Your assignment — Set down the passage on genocidal intent word for word, from "Ireland rejected the" to "situations (paras. 37-38).".

Passage to read —
★ ★ ★ ★
Ireland rejected the notion that genocidal intent must be exclusive: “it is not necessary that the acts concerned should be exclusively intended to destroy the group but could also be committed with the intent of achieving one or more other objectives”, including military ones in armed conflict situations (paras. 37-38).

Chile reiterated the possible coexistence of genocidal intent and other motives:

33. […] the Genocide Convention does not require that the intent to destroy a group (in whole or in part) be the sole or primary purpose of the perpetrator. Genocide’s special intent must be distinguished from the reasons or motivations which may have caused the accused to act. Indeed, members of a protected group could be targeted for their nationality, ethnicity, race, and/or religion, in addition to other reasons. Therefore, evidence of further motives —personal, political, or linked to military advantage— will not preclude a finding of genocide if such special intent is otherwise established.
★ ★ ★ ★
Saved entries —
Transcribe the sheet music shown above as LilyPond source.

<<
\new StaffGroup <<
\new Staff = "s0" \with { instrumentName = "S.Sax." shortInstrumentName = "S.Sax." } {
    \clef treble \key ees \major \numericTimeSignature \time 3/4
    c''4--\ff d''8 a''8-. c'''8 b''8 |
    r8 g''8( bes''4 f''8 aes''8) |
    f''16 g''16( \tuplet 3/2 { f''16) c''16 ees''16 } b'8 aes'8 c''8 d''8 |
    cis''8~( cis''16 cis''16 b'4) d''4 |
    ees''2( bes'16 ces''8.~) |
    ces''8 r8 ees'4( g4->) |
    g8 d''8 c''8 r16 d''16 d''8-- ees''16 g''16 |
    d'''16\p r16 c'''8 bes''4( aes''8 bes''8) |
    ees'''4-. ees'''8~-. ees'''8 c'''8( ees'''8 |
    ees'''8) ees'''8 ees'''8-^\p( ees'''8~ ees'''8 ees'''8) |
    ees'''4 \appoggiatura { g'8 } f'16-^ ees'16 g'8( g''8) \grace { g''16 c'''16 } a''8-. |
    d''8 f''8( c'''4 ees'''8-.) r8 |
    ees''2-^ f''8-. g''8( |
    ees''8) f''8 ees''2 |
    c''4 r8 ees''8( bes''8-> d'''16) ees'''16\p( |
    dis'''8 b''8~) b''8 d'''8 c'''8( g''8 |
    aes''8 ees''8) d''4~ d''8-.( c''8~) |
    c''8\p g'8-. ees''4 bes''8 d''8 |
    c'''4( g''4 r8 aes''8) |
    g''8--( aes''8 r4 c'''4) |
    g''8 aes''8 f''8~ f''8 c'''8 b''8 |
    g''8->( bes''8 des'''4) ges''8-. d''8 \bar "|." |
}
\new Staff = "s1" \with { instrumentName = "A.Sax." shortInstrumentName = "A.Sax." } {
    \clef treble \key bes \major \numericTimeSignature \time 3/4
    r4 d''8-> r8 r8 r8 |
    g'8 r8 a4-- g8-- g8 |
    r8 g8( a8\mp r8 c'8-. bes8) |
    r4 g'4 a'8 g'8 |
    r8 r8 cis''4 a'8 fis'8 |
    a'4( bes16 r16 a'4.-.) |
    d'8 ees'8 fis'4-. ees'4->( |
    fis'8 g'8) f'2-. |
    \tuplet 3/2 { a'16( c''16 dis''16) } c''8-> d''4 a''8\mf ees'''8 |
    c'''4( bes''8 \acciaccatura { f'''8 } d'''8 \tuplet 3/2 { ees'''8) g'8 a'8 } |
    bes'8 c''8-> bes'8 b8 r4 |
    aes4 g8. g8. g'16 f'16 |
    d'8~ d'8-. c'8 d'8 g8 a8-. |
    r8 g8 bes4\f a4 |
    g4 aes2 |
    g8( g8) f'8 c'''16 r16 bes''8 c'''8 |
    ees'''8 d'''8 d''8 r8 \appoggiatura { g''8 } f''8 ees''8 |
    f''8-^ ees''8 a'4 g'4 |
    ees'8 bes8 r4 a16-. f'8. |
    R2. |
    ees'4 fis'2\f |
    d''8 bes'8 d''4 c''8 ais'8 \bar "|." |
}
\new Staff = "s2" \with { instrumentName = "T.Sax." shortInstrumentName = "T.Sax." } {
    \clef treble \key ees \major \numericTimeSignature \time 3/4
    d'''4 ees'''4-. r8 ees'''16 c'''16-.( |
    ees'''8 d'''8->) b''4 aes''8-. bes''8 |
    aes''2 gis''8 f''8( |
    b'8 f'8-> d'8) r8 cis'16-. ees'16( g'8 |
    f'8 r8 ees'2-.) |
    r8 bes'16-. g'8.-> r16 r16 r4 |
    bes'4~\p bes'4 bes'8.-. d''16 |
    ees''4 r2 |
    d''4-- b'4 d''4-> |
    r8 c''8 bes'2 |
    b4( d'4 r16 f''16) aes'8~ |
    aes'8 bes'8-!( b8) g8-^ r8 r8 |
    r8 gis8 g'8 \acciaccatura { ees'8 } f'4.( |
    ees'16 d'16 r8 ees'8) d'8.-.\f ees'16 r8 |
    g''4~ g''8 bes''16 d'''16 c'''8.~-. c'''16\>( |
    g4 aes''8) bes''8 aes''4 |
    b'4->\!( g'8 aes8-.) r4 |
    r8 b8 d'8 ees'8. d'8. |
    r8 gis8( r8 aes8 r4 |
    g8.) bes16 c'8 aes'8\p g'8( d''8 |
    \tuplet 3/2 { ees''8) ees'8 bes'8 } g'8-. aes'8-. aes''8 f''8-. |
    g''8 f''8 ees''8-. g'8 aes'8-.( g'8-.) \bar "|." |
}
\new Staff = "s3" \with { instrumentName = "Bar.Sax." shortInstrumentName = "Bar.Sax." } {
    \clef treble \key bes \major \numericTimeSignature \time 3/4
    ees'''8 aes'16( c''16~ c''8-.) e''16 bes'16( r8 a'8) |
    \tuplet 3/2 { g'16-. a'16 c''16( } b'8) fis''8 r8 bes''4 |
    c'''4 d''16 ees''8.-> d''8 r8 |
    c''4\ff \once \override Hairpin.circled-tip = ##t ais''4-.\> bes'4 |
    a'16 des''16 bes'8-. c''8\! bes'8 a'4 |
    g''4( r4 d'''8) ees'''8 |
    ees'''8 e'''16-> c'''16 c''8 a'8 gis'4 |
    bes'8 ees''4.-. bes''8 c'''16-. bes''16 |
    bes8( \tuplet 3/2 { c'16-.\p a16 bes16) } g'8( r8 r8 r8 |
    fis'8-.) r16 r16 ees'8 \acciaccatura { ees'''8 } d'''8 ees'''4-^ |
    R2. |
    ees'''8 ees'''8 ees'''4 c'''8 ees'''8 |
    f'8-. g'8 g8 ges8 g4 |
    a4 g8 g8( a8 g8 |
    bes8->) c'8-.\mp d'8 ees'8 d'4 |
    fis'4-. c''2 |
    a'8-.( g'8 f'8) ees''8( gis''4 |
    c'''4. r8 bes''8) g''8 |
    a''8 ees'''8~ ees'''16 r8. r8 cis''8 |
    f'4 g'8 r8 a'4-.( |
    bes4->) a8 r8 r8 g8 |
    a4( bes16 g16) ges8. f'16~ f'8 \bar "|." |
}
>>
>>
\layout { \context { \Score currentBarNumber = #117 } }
★ ★ ★ ★
Reply —
Ireland rejected the notion that genocidal intent must be exclusive: “it is not necessary that the acts concerned should be exclusively intended to destroy the group but could also be committed with the intent of achieving one or more other objectives”, including military ones in armed conflict situations (paras. 37-38).